* **To be done**:
Rewrite the items from the line with "family: Apocynaceae" through the end of the items, putting "field number" wherever "collector number" appears and leaving all else unchanged.

[Saved entries]
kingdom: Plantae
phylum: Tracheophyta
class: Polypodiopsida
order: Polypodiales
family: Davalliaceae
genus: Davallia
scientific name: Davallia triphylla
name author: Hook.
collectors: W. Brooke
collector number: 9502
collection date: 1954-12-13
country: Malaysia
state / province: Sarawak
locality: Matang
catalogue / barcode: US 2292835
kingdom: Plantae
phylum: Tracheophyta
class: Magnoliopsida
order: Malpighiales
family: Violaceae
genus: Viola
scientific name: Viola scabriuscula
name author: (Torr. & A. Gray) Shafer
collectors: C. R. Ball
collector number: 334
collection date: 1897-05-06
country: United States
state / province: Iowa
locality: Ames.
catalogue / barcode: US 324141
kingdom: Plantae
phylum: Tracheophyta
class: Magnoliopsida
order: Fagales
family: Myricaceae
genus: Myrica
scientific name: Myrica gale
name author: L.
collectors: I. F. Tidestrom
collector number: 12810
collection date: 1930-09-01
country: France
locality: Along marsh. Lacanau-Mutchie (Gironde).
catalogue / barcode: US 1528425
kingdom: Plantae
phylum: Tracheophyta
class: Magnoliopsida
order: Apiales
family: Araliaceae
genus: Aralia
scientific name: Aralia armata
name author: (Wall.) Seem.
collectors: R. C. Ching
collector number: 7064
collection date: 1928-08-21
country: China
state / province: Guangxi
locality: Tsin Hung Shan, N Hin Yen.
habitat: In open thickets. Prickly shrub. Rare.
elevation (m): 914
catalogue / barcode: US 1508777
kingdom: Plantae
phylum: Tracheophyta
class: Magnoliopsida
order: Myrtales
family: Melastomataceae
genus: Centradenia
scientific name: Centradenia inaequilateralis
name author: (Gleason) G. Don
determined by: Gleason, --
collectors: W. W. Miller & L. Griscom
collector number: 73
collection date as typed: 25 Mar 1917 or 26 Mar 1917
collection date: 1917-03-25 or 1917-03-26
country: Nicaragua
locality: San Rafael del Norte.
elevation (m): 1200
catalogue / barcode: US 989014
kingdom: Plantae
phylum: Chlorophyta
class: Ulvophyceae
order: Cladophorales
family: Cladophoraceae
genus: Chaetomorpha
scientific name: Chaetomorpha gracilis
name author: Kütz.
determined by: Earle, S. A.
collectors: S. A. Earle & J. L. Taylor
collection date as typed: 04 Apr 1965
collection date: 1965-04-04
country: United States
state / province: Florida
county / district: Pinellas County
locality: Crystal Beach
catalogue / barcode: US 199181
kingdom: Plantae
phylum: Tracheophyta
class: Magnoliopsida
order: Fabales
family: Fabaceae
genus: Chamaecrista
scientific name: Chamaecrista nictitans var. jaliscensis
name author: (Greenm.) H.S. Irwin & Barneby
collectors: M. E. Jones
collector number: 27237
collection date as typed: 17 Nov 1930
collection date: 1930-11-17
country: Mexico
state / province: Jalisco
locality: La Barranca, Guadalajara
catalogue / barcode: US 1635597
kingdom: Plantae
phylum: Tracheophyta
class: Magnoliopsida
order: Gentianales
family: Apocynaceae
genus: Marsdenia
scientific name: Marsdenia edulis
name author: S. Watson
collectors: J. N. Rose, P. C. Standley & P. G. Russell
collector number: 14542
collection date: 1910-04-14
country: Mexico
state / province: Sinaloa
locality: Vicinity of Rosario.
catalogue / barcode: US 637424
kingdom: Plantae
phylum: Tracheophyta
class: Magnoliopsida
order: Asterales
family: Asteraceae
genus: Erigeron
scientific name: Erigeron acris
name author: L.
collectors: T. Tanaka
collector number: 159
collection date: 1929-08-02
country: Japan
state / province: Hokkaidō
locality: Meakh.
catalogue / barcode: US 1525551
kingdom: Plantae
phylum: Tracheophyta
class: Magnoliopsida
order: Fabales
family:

* **The completed task**:
family: Apocynaceae
genus: Marsdenia
scientific name: Marsdenia edulis
name author: S. Watson
collectors: J. N. Rose, P. C. Standley & P. G. Russell
field number: 14542
collection date: 1910-04-14
country: Mexico
state / province: Sinaloa
locality: Vicinity of Rosario.
catalogue / barcode: US 637424
kingdom: Plantae
phylum: Tracheophyta
class: Magnoliopsida
order: Asterales
family: Asteraceae
genus: Erigeron
scientific name: Erigeron acris
name author: L.
collectors: T. Tanaka
field number: 159
collection date: 1929-08-02
country: Japan
state / province: Hokkaidō
locality: Meakh.
catalogue / barcode: US 1525551
kingdom: Plantae
phylum: Tracheophyta
class: Magnoliopsida
order: Fabales
family:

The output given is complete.